Daha basit bir örnek vermek gerekirse; Reddit’te bir kullanıcı, IKEA’dan aldığı sandalyenin kol koyma kısımları çok yüksek olduğu için 3B yazıcı ile ürettiği bir parça ile çözüm bulmuş. Başka bir kullanıcının yorumu ise “Ben de uzun zamandır bu sorunu yaşıyordum ve kol koyma kısımlarını tamamen çıkarmıştım. Modeli benimle de paylaşır mısın?” olmuş.
Bu tarz daha fazla örnek incelemek için buraya göz atabilirsin
Tabii her teknolojide olduğu gibi demokratik üretim de olumsuz çıktılar barındırıyor.
Amerika’da bireysel silahlanma konularının bu kadar gündemde olduğu; tüm dünyada gelişen ulusalcılık ve otoriterlik trendini takip eden kitlesel göç sorunlarının bulunduğu bir dönemde 3B yazıcılar da evde kayıtsız ve kontrolsüz silah üretimini kolaylaştırdığı için endişe yaratıyor.
Daha önce birkaç kez konu edindiğimiz 3D yazıcı ile bireysel silahlanma konusuna dair detayları ve endişeleri oldukça iyi betimleyen bir belgesel / haber bulunuyor. Bunu da izlemenizi tavsiye ederim.

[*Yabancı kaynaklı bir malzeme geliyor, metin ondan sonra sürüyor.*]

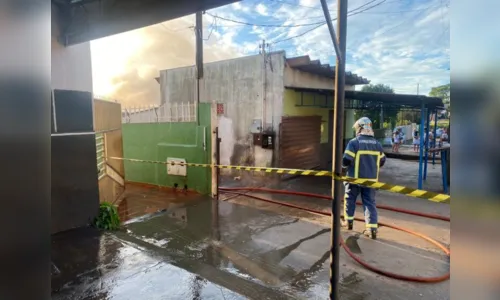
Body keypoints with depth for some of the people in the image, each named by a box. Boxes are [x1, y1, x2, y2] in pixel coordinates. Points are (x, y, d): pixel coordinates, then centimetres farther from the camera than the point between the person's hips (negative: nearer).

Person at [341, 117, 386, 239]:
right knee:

2013’te İsrailli bir gazeteci, 3D yazıcısı ile ürettiği bir silah ile parlamento binasına giriş yapmayı ve başbakan Netanyahu konuşma yaparken silahı çıkarıp elinde birkaç saniye tutmayı hatta başbakana doğrultmayı başardı. Gazetecinin, riskleri gösterebilmek için özel hazırladığı bu dosya sonradan İsrail yetkilileri tarafından “sorumsuzca” olarak nitelendirildi.